Nueva vida debía significar nuevo trabajo. O no. Seguiría trabajando como abogado, que era su oficio, el de Laura y el de David. Pero sí nuevo empleo porque había pensado que podría trabajar para Jig y dejar a Lucas. Era lo más conveniente, y seguro que a Jig le parecería bien. Tal vez a los dos socios del difunto David no les agradara la idea de tener a Laura con ellos en un papel que la colocaba por encima, con más poder de decisión y más sueldo; es posible que eso les disgustara incluso sabiendo qué memoria se alojaba en el cerebro de Laura.
Bien, ya sabía dónde y en qué quería trabajar cuando volviera a Londres, pero en lo personal, ¿cómo iba a ser su nueva vida? Para empezar, ¿dónde iba a vivir? Apenas había pasado una noche en el piso de la antigua Laura y aún no sabía si continuaría en él o buscaría otra vivienda. Si aplicaba a rajatabla lo de la nueva vida no le quedaba más remedio que mudarse. Sí, eso haría. De ese modo los viejos amigos de Laura no sabrían dónde encontrarla y no se presentarían por sorpresa. En cuanto a parientes cercanos, si los tenía, ya averiguaría quiénes eran y cómo dar con ellos por si era necesario, aunque sólo fuera para comunicarles que le habían dado trabajo en Nueva Zelanda o Canadá y que no les vería en mucho tiempo.

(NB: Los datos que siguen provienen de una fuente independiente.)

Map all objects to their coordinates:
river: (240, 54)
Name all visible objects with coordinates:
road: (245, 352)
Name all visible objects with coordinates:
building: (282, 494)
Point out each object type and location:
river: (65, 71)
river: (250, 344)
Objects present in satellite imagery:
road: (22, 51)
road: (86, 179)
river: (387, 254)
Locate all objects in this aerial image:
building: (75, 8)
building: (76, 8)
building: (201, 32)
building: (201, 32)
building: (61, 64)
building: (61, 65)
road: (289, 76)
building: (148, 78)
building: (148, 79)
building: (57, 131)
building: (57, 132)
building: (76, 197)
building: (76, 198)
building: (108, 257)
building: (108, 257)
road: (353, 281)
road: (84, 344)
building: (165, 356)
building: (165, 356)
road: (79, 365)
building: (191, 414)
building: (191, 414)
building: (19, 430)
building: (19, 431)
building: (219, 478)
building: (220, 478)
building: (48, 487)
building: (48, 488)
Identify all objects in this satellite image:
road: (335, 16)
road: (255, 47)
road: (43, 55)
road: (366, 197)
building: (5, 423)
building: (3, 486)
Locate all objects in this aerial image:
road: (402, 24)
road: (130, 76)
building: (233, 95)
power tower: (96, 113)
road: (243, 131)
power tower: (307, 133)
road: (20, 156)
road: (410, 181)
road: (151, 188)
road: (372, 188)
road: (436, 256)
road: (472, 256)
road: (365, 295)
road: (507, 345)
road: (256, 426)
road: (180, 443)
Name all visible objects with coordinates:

Volviendo a la pregunta anterior: en lo personal, ¿cómo iba a ser su nueva vida? Se le presentaba un fuerte conflicto sentimental. La antigua Laura estaba unida afectivamente a Lucas Carlile. Pero al antiguo David tampoco le era indiferente Lucas. De hecho, el enorme aprecio que David sentía por Lucas era más viejo que el de la abogada por el mismo hombre. En sus inicios, Lucas había sido empleado de David. Éste, unos doce años mayor, no tardó en convertirle en su mano derecha cuando descubrió su gran valía profesional. La colaboración diaria, codo con codo, provocó que David acabara enamorándose de Lucas. Pero nunca se lo dijo, fiel a su principio autoimpuesto de llevar en secreto todo sentimiento que perjudicara a su buen nombre y al de su familia. No se lo dijo, pero sí tuvo con él más de un gesto cariñoso calculadamente ambiguo; es decir, lo bastante claro como para que Lucas pudiera entender su significado. Lo entendiera o no, Lucas no acusó recibo y el asunto nunca fue objeto de comentario entre ellos. De modo que David prefirió callar y al menos aprovecharse de las aptitudes laborales de su empleado. Lamentablemente ese provecho también acabó cuando Lucas, al casarse con la hija de otro abogado de prestigio, dejó el bufete de David para incorporarse al de su suegro.
Ahora se le brindaba a la nueva Laura (el viejo David) la oportunidad de reencontrarse con Lucas, y no precisamente en el trabajo porque la decisión de servir a Jig era firme. ¿Iba a dejarla perder? Meditó y mucho al respecto.